--- Your task ---
Only lines holding "calling" are wanted; copy each of them from the records below.

Segment Start: Records for the exercise

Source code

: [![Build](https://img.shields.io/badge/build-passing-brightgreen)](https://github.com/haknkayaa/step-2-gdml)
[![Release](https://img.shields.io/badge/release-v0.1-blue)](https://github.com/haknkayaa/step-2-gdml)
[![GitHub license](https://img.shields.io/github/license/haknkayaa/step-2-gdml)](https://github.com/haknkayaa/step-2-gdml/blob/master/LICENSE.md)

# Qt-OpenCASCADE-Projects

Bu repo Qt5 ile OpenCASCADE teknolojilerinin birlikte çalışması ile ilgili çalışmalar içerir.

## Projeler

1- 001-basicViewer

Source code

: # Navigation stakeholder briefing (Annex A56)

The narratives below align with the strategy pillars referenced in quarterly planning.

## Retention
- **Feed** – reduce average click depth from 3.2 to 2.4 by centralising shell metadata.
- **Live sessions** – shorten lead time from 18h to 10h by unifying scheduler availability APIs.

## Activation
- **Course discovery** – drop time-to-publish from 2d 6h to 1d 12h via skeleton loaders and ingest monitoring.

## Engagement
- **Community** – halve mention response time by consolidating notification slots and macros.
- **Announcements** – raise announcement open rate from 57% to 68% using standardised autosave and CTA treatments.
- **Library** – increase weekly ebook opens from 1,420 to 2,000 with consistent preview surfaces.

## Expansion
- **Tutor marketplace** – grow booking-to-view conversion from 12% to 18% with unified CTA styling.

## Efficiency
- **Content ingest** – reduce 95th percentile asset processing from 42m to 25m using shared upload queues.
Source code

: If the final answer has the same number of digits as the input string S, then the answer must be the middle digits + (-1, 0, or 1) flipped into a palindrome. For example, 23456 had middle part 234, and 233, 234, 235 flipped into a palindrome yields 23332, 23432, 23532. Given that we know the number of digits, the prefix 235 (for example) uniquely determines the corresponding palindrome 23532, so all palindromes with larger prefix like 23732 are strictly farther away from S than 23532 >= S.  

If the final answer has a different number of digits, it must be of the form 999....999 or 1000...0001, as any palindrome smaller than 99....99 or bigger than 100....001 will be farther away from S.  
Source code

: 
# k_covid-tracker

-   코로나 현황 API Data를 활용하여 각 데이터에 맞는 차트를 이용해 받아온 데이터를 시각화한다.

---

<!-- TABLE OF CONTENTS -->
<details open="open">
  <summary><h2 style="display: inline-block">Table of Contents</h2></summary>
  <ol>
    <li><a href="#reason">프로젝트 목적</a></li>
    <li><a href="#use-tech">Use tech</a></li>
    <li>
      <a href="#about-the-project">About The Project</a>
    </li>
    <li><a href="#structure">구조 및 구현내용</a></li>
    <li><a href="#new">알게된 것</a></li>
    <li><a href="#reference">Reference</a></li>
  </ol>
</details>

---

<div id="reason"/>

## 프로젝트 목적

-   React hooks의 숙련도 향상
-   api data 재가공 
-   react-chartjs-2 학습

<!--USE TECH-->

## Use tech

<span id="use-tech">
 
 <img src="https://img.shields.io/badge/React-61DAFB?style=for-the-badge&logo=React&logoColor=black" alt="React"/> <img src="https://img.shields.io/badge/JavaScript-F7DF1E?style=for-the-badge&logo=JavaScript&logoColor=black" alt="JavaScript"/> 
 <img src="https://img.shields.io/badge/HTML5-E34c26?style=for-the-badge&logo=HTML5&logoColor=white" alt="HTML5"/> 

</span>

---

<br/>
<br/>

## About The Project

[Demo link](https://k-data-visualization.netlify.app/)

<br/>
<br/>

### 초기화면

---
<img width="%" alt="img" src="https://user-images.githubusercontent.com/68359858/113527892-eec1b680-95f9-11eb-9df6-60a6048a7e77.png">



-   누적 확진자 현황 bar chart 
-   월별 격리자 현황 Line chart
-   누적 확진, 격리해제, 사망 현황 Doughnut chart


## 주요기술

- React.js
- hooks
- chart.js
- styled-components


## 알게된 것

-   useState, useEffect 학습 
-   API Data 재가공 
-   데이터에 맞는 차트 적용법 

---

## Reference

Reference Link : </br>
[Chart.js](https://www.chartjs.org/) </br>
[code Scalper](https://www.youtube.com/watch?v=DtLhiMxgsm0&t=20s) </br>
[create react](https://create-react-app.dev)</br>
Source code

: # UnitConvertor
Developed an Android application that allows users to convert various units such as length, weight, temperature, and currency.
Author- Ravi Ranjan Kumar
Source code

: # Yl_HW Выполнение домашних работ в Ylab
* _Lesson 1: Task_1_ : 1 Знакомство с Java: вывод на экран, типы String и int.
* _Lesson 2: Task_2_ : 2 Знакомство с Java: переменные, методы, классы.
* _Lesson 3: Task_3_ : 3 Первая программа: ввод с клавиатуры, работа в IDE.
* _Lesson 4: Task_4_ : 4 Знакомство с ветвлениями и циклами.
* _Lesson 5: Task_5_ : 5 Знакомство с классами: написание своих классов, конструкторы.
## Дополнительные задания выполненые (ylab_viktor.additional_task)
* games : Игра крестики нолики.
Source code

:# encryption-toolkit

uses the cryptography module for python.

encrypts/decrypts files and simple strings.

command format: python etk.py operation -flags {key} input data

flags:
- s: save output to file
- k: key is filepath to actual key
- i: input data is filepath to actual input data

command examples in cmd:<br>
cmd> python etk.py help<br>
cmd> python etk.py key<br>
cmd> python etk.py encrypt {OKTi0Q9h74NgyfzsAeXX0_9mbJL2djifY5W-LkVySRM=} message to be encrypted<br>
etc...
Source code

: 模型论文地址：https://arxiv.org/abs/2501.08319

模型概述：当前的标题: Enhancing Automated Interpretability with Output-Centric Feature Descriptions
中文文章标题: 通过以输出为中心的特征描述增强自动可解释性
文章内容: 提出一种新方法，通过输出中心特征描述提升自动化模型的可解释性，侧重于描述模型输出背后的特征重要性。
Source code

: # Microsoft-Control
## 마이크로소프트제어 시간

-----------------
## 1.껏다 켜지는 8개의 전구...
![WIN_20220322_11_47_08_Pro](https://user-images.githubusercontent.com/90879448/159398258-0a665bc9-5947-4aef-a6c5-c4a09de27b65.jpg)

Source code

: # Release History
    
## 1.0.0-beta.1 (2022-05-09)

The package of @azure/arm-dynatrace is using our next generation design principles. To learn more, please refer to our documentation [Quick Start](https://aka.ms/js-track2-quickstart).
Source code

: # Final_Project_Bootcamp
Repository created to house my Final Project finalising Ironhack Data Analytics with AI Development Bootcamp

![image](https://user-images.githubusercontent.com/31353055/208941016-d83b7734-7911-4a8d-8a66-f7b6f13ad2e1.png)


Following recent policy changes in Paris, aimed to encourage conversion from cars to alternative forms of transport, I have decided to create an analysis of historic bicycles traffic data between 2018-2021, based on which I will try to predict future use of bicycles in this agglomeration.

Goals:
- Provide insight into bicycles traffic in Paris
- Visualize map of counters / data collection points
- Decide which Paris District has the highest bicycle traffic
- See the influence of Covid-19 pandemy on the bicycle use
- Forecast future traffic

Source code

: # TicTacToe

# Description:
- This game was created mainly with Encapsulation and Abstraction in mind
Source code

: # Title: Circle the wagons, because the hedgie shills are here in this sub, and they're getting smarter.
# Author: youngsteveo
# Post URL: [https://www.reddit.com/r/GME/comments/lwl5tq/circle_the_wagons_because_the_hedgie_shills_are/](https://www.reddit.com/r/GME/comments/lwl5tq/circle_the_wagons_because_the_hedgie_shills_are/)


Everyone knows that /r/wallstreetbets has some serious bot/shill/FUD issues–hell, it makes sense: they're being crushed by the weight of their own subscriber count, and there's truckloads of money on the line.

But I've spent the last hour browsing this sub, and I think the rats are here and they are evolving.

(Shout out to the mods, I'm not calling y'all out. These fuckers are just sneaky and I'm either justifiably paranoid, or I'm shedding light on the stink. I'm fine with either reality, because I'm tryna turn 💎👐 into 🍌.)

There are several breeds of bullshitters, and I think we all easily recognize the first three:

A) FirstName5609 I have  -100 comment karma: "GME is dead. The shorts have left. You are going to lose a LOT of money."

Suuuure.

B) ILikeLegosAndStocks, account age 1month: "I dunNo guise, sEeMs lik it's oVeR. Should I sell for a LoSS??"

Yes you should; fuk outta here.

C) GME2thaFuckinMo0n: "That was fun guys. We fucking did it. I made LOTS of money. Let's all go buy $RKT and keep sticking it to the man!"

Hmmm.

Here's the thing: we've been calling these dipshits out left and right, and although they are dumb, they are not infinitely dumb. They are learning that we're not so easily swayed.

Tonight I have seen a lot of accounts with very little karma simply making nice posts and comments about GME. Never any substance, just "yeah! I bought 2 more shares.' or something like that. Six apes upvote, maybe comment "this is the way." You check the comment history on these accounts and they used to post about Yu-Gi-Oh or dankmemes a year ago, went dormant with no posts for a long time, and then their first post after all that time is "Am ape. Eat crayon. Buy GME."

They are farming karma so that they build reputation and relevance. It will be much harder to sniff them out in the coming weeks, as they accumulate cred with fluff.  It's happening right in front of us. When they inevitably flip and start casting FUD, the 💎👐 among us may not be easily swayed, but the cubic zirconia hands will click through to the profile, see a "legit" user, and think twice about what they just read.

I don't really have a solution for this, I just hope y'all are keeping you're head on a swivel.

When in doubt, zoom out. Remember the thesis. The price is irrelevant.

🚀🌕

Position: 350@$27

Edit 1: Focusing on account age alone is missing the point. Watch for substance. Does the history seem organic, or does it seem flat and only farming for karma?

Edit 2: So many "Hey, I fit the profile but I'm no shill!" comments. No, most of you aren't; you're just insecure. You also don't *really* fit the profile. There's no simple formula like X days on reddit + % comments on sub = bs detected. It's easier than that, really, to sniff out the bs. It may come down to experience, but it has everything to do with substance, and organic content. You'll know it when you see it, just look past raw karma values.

Segment End: Records for the exercise

--- Task solution ---
(Shout out to the mods, I'm not calling y'all out. These fuckers are just sneaky and I'm either justifiably paranoid, or I'm shedding light on the stink. I'm fine with either reality, because I'm tryna turn 💎👐 into 🍌.)
Here's the thing: we've been calling these dipshits out left and right, and although they are dumb, they are not infinitely dumb. They are learning that we're not so easily swayed.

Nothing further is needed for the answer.